– Как же жаль, ваша милость, что вы не мужчина, – как-то сказал мне Дренг, – уверен, что кутеж с вами был бы незабываем.
– Совершенно согласен, – кивнул Гард, я лишь усмехнулась и покачала головой. Будь я мужчиной, мне было бы позволено много больше, чем кутеж.
– Оставим сожаления, – сказала я. – Я – женщина, и эта данность неизменна.
– Не возражаю, – улыбнулся граф. – Вы слишком хороши, чтобы быть мужчиной. Если бы вы оказались юношей, мне пришлось бы вызвать вас на дуэль, чтобы избавиться от красавца-соперника на внимание прекрасных дам.
– Полно, – со смешком отмахнулась я.
– Если вы еще помните, то я объявил вас первой красавицей всего Камерата, – заметил Дренг.
Посмотрев на него, я не смогла не полюбопытствовать:
– Что заставило вас решиться на это, ваше сиятельство? Я видела ваши опасения.
– Во-первых, вы сказали, что разочарованы во мне, а я не могу позволить себе разочаровать даму. Я привык видеть дам довольными… э-э, – болтун прервал сам себя и перешел ко второй части своего ответа: – А во-вторых, государь так пристально следил за нами, что я не мог остаться к этому равнодушным и решил поозорничать. Когда дразнишь короля, это будоражит, не так ли, ваша милость?
Пропустив мимо ушей его вопрос, я констатировала:
– Стало быть, все-таки лгали и просто подшучивали надо мной, называя первой красавицей, – укоризненно покачала я головой, пряча улыбку.
– Ничуть! – искренне возмутился его сиятельство. – Ни словом не солгал. Да и думай я иначе, то не угрожал бы вам дуэлью в случае, если бы вы были мужчиной. Я честен, боги мне свидетели. Им же вы не станете возражать, ваша милость?
– Богам возражать не стану, – рассмеявшись, заверила я Дренга.
Всё остальное время, составлявшее основную часть моего дня, была служба герцогине, опять начинавшаяся с раннего вставания и ожидания, когда ее светлость позвонит в колокольчик, чтобы объявить о своем пробуждении. И так до вечера. Достаточно однообразное времяпровождение, тяготившее меня и вызывавшее протест. Не хватало свободы.
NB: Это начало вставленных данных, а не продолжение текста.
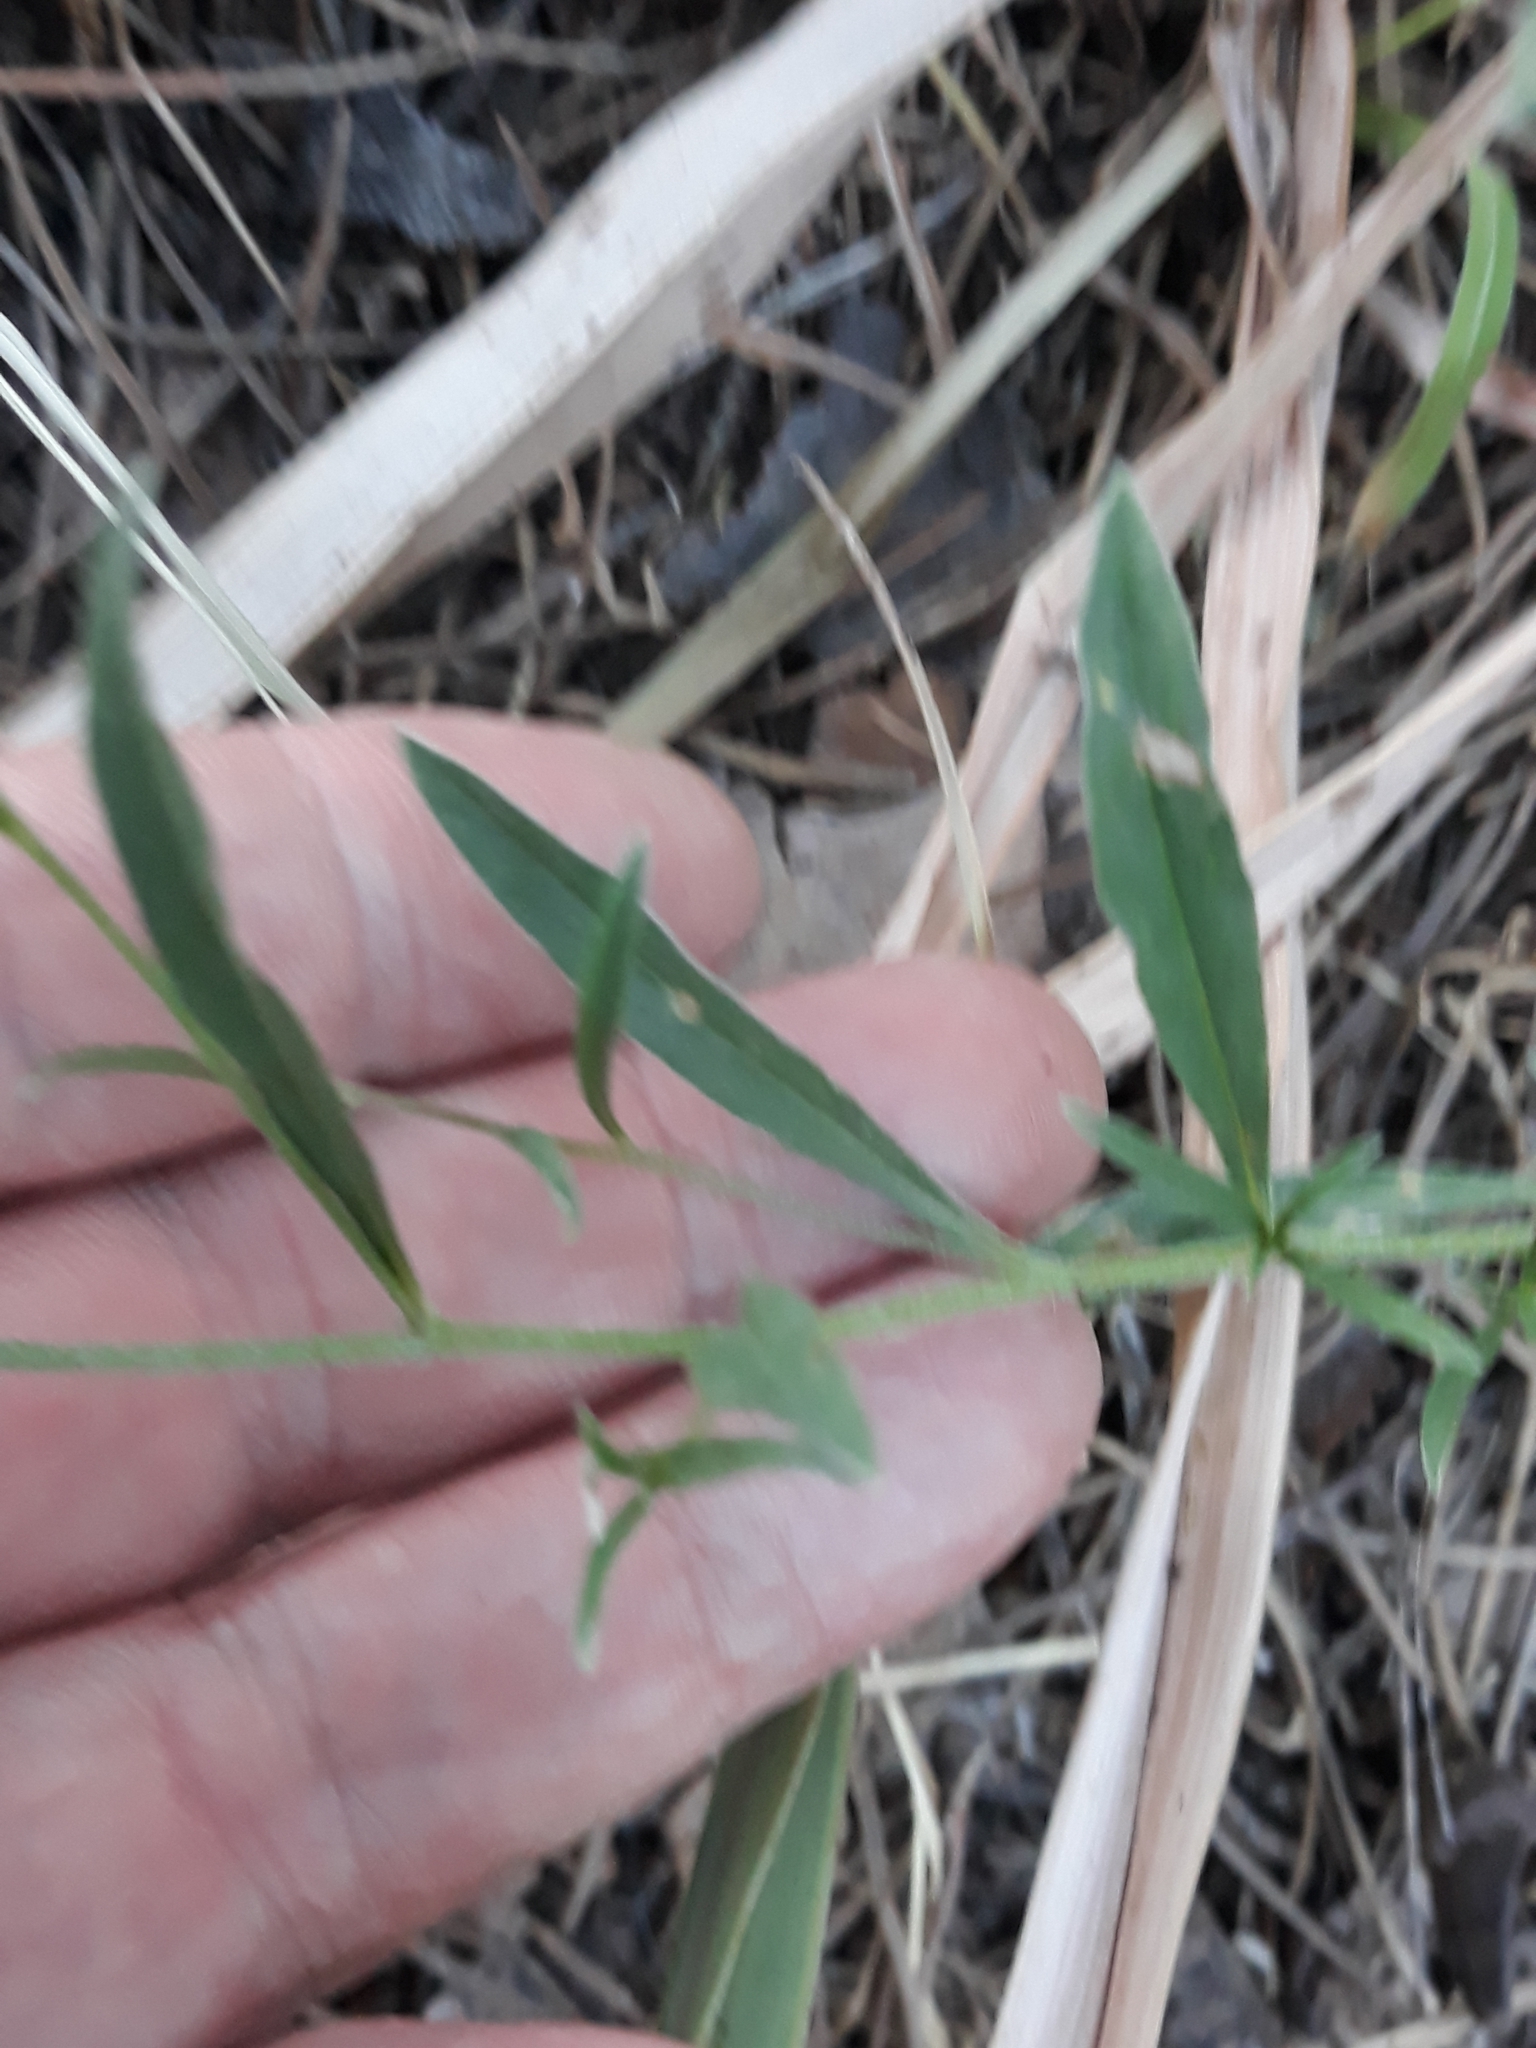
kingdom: Plantae
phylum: Tracheophyta
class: Magnoliopsida
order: Solanales
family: Convolvulaceae
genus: Convolvulus
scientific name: Convolvulus cantabrica
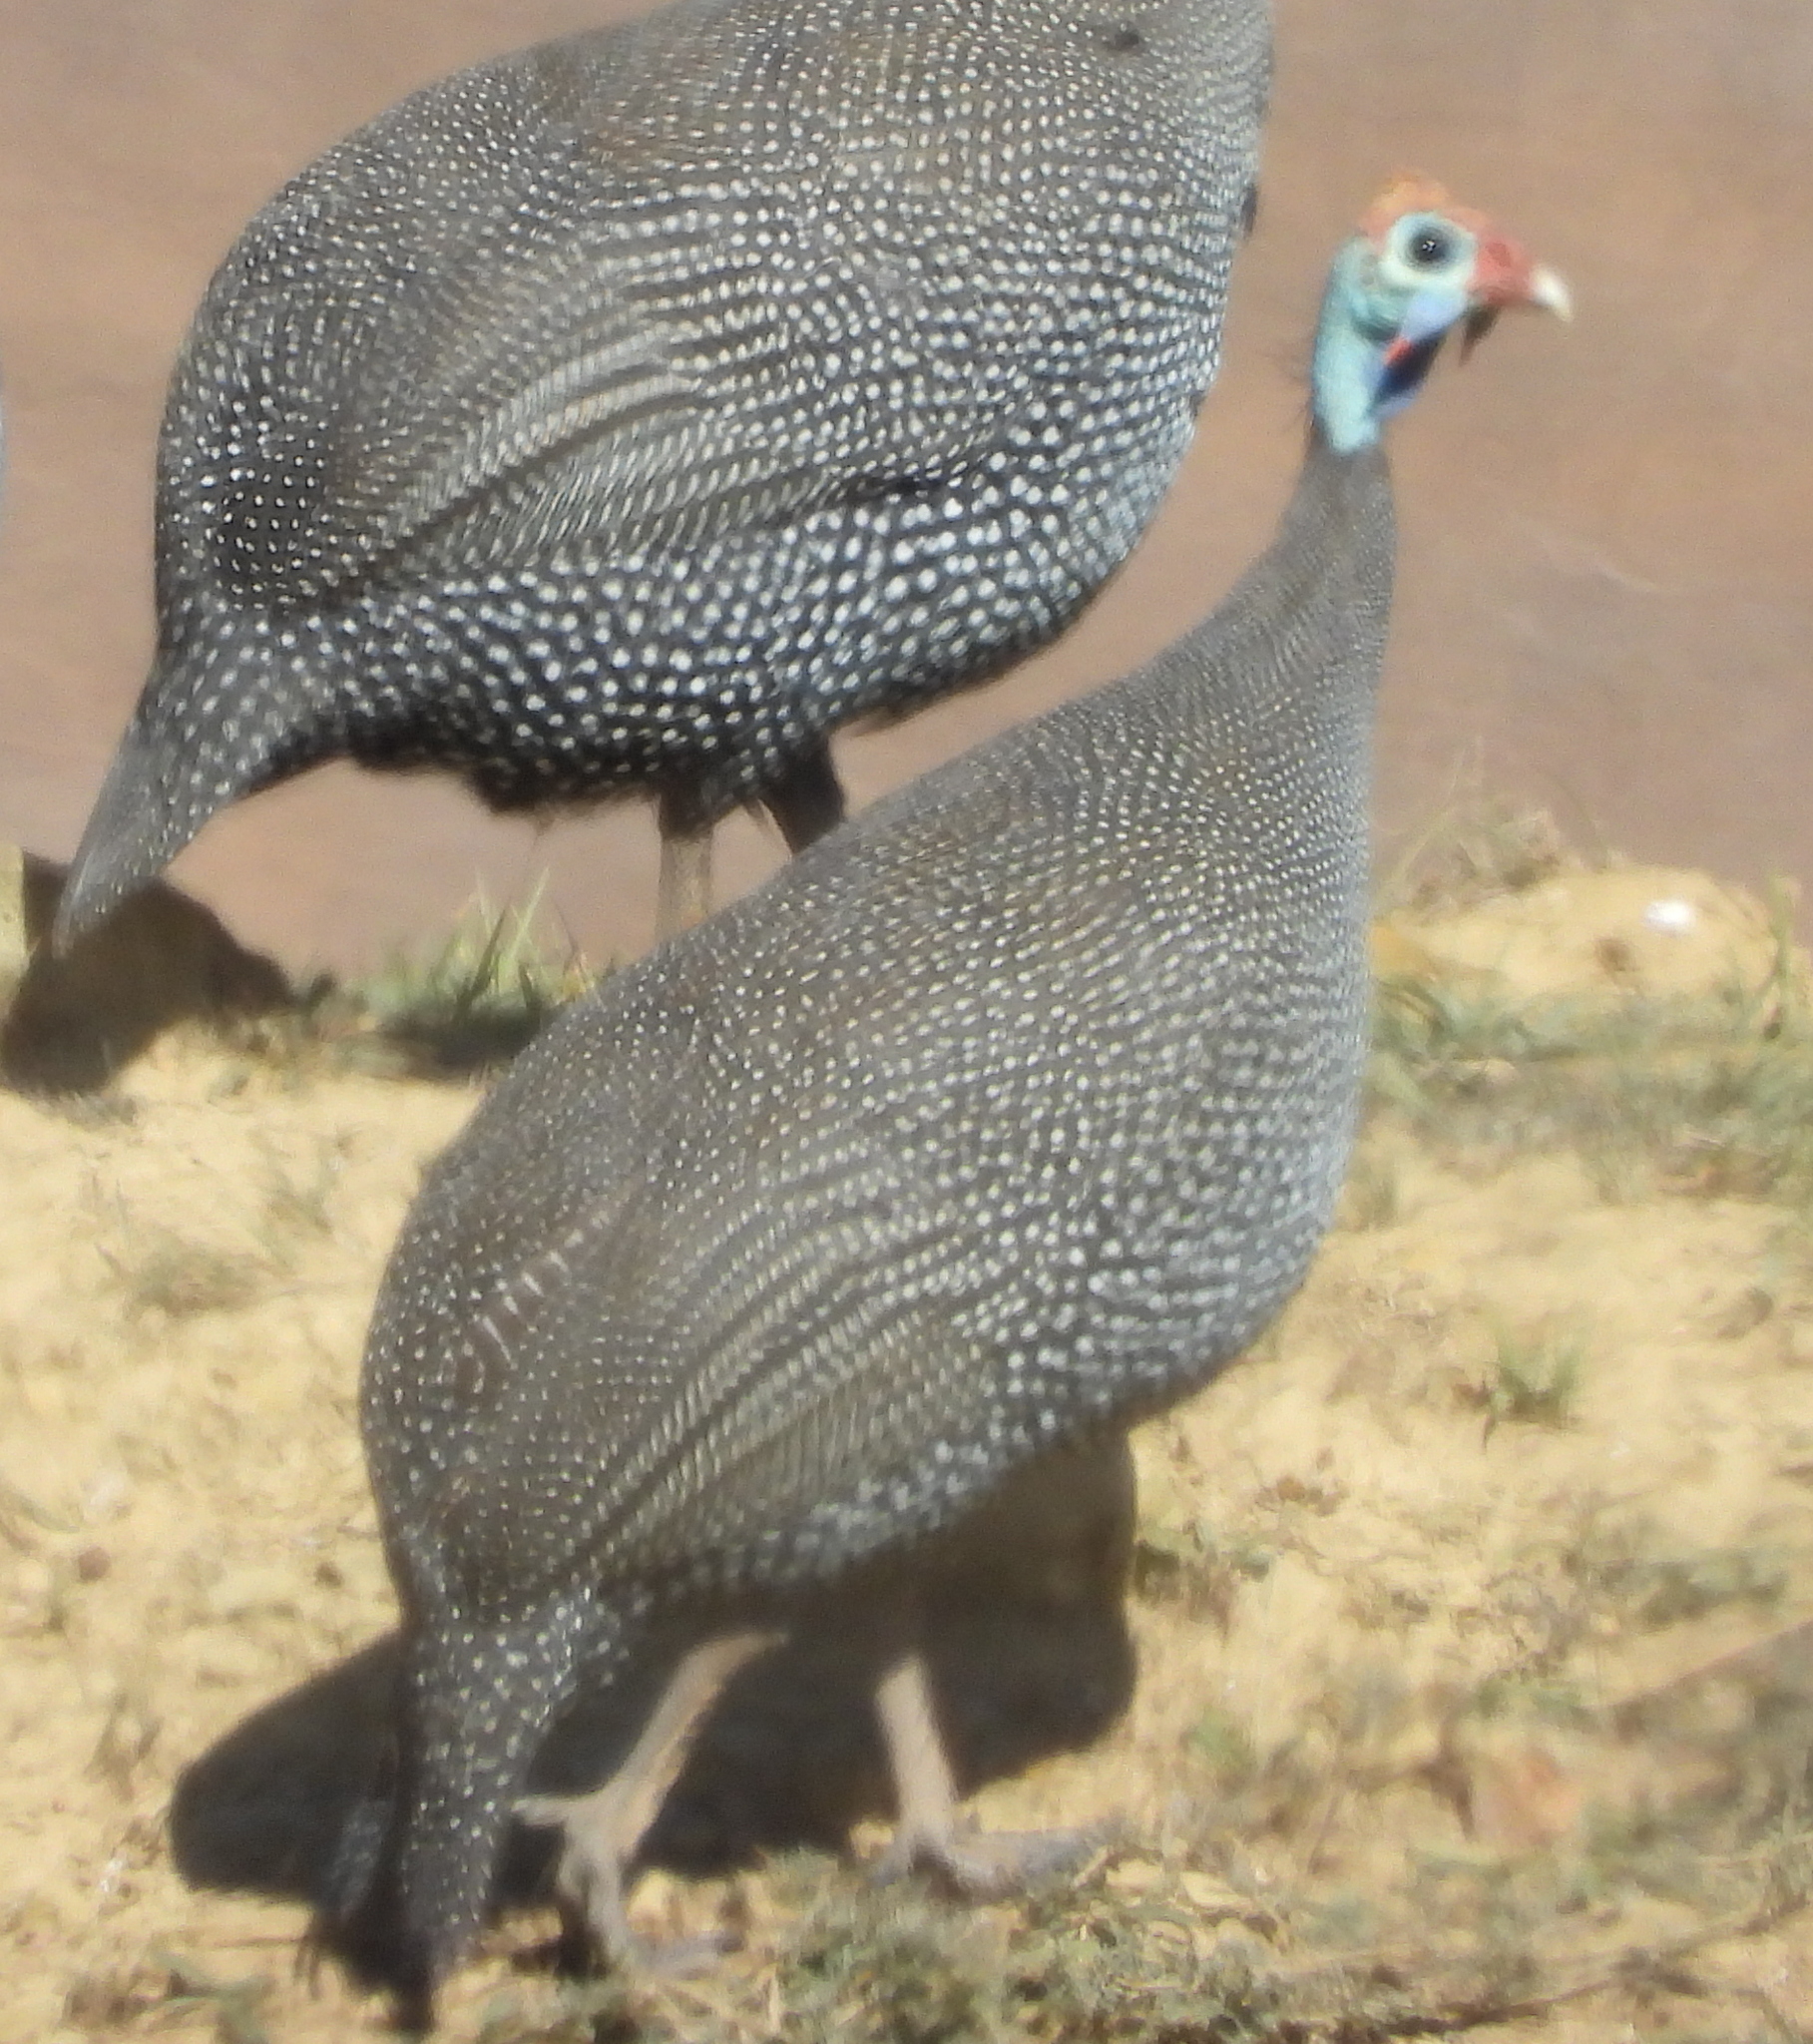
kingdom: Animalia
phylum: Chordata
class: Aves
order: Galliformes
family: Numididae
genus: Numida
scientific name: Numida meleagris
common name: Helmeted guineafowl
Меня душила привязь и невозможность проявить себя как-то иначе, кроме того, что требовала ее светлость.
Быть может, государь и рассчитывал на это, когда оставил мне служение своей тетке. Уже зная меня, он не мог не понимать, как тяжко должно быть мне в установленных рамках, но признавать этого не хотелось, потому что тогда мне открывалось два пути: покои короля или дорога в отчий дом. Можно было выбрать вторую, но тогда с большой долей вероятности можно было предположить, что это окончательно закроет передо мной ворота дворца, а значит, и всякие надежды, как прежние, так и новые – на возвращение Его Величества в мою жизнь. А этого я желала не меньше, чем избранного мной еще в отрочестве пути.
Первый же путь мешало выбрать стойкое убеждение в хрупкости королевской страсти и тем более сомнения в его стойкости и верности. Но! Но даже если я в его покоях продержусь не меньше Серпины Хальт, то однажды появится королева, а с ней я не смогу делить мужчину, которого буду почитать своим. Да что там! Если сейчас, пусть и любовница, но его женщина, то после женитьбы у государя будет совсем другая женщина, а возлюбленная превратится в порочную интрижку? Нет уж. Ничего подобного я вовсе не желала. И я продолжала влачить свое существование фрейлины герцогини Аританской.
Снедаемая всеми этими чувствами, я еле дождалась, когда мне позволят ненадолго отправиться домой, где можно будет выдохнуть и выспаться, а еще отвлечься от дворцовой жизни и невеселых мыслей, терзавших меня, как только я оставалась наедине с собой. И когда этот день настал, я воспарила до самых небес и ощутила легкость, какой не чувствовала с тех пор, когда, как выразилась герцогиня, «безумствовала» на турнире.